Image result for pickled pigs feet     One of the lovely things about being up here is the Freeview television stations I can tune into with the antennae. One of them is a Welsh station. It airs programs I've seen on the BBC and ITV but they are all voiced in Welsh! I cannot understand a word of it, but the sound of it is a song of balm to my heart. I stretch out in Les' recliner in the evening, close my eyes and listen to the lilting cadence, and I am taken back to my childhood when my mother's mother Grandma Lilly used to come for a visit and stay for months at a time. I loved it when Grandma would come and stay with us. For the duration of her visit my parents were on best behavior--even my step father would not come home drunk or engage in any abuse while she was in the house. Grandma's visits were a hiatus from chaos and terror. She was Welsh and I loved the sound of her accent. When I was very small, she would watch me while my mother was at work. At nap time Lilly would fold a large blanket into a triangle and place it across her shoulders. She gathered me into her lap and pulled the blanket around us both--a makeshift Welsh nursing shawl. We used to sit together at the breakfast table sipping tea Grandma Lilly made strong and dark, sweetened with milk and sugar. She would pour a bit of her scalding tea into a saucer and give to me to sip. We also used to enjoy a shared breakfast of pickled pig's feet! At age four I had no idea what I was eating but it was vinegary which I loved and Grandma Lilly loved them so I did too but I did draw the line at tripe and boiled cabbage.   

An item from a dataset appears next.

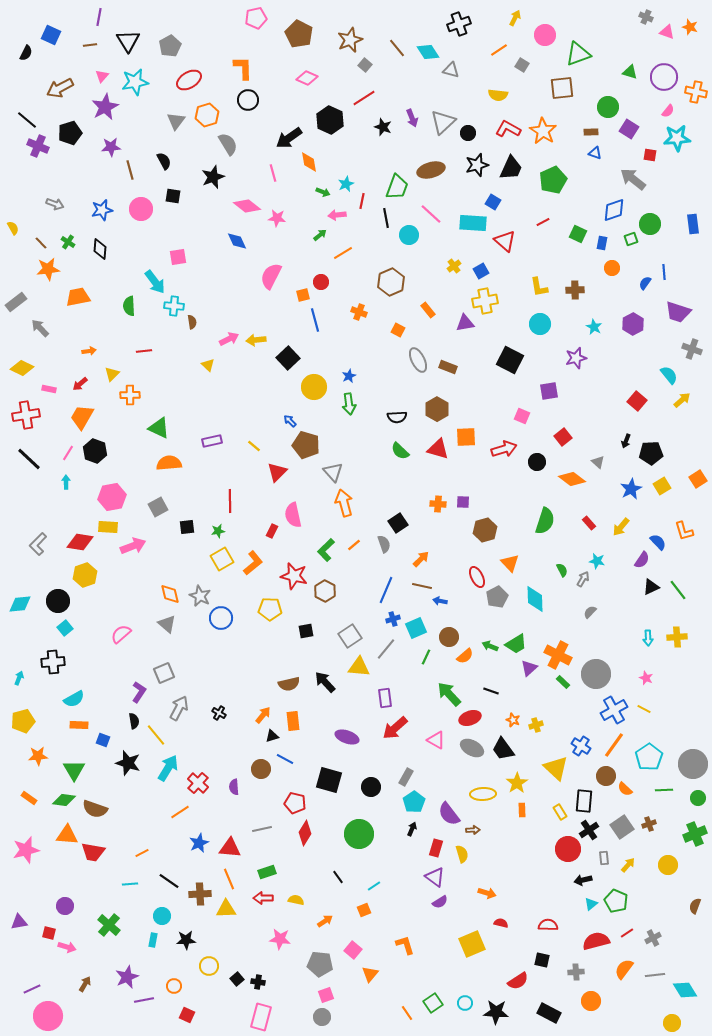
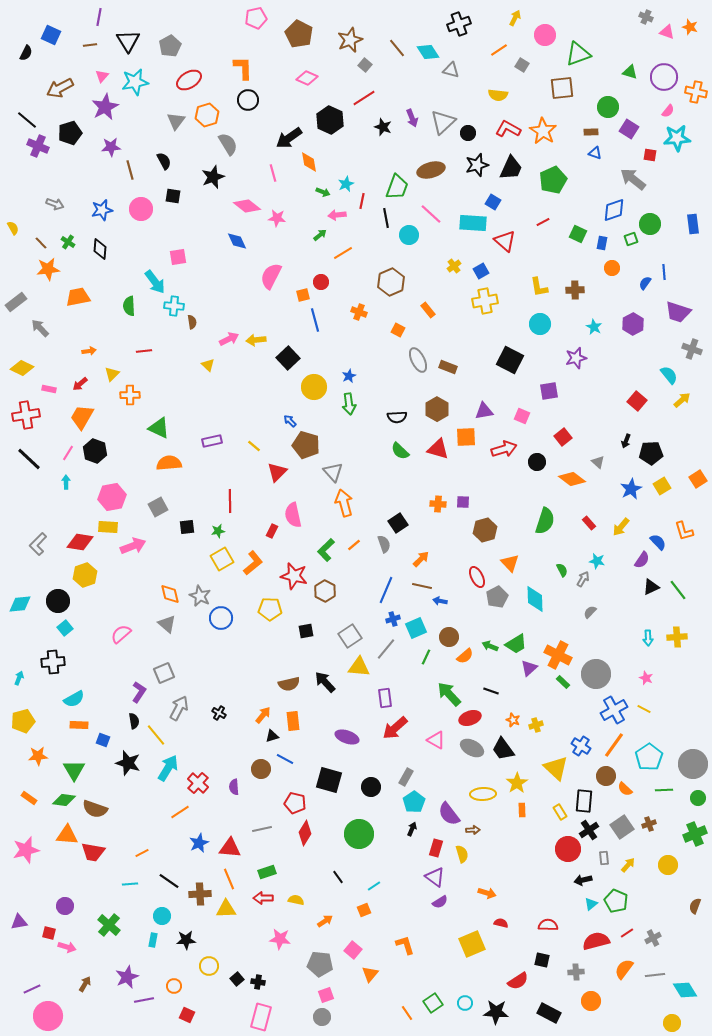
purple triangle at (465, 323): moved 19 px right, 88 px down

     I have begun to establish myself in Nantwich and I am applying for jobs in the area. The entire employment thing is completely different over here to the States and there has been a steep learning curve for me. I had to research the definition of GCSE's, NVQ's, and ECDL's. I was ready to beat my head against the table in frustration at being asked to enroll in a six month course to earn national qualifications for something I've done to a very high degree for over a decade. This is when local knowledge comes in valuable. Angela was a teacher in her pre-boat life and she told me to apply for positions I am obviously qualified for due to experience. Once hired if the employer still wants me to earn an NVQ they will likely be willing to help make that happen. Carol Palin (NB Still Rockin') has also been a wonderful sounding board offering great practical advice. Many thanks to both of you lovely women for your help.